Using this knowledge, a group of marine biologists from the University of Utah have track the evolution of the whales the lice live upon and have shown that they split into three species—the North Atlantic, North Pacific and Southern Ocean right whales—around 5 or 6 million years ago.
Whale lice aren't really lice. Rather, they are tiny crustaceans called cyamids that look like minature crabs that range from one-fifth to three-fifths of an inch in length. The whale lice live on raised coverings of rough skin called callosities and within the slits that cover the mammary glands and genitals of the whales. A single right whale can be home to about 7,500 whale lice [closeup photo above].
Before the right whales divided into separate species, they were home to three different species of whale lice. When the whales split, the three lice species also split three different ways so that now there are 9 different whale lice species. Each whale species now harbor three different lice species apiece.
By comparing the types of mutations found among the 9 lice species and by comparing the rate at which they occurred, the researchers were able to construct detailed family trees to show the relationship between the lice species. Doing so also allowed the researchers to construct family trees of the whales the lice lived upon.
The researchers believe the whale species split when a shifting of the many floating plates that forms the Earth's crust caused the Isthmus of Panama to form.
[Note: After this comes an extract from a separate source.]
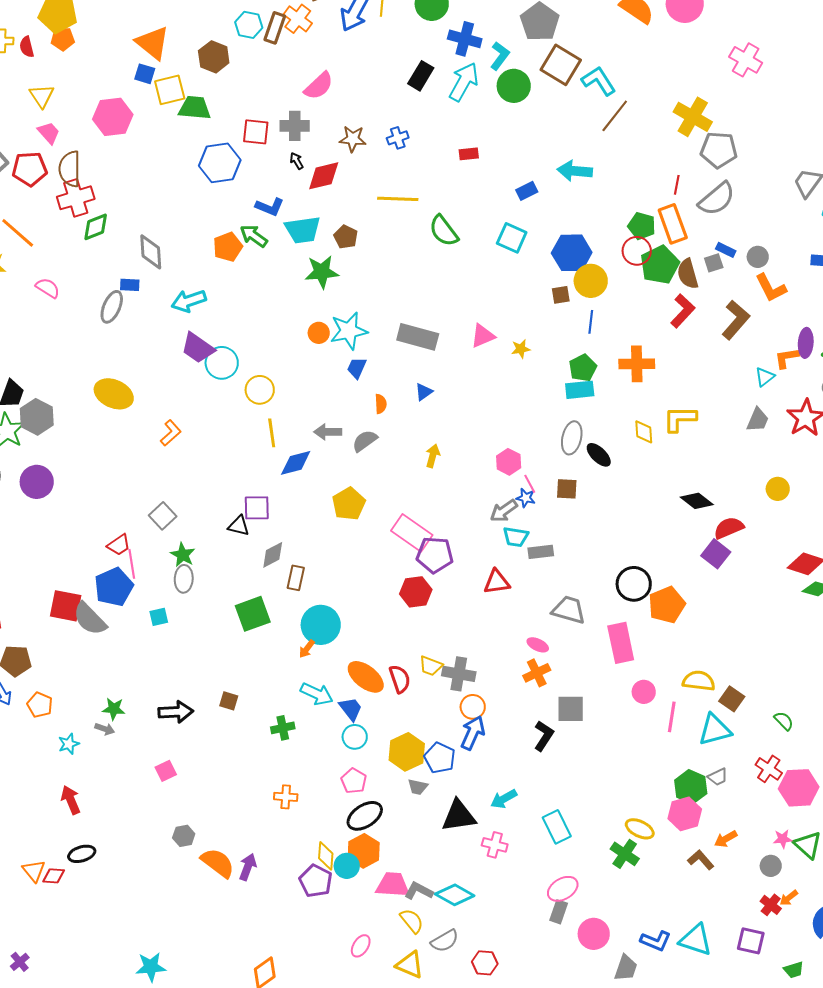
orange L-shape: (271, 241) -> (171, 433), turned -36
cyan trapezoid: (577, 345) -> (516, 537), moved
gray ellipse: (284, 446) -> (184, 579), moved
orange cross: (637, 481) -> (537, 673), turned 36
The narrow strip of land cleaved what was once a single ocean in two: the Pacific and the Atlantic Oceans.
The right whales, once a single species, became isolated. One group was found in the North Atlantic, one in the North Pacific and one in the southern oceans of the world. The shifting of the Earth's crust also set warm waters flowing along the equator, creating a barrier that the right whales could not cross on account of their blubber being too thick.
Over time, each of the three whale groups—and the lice that lived on them—became distinct species.
The study is published in the October issue of journal Molecular Ecology.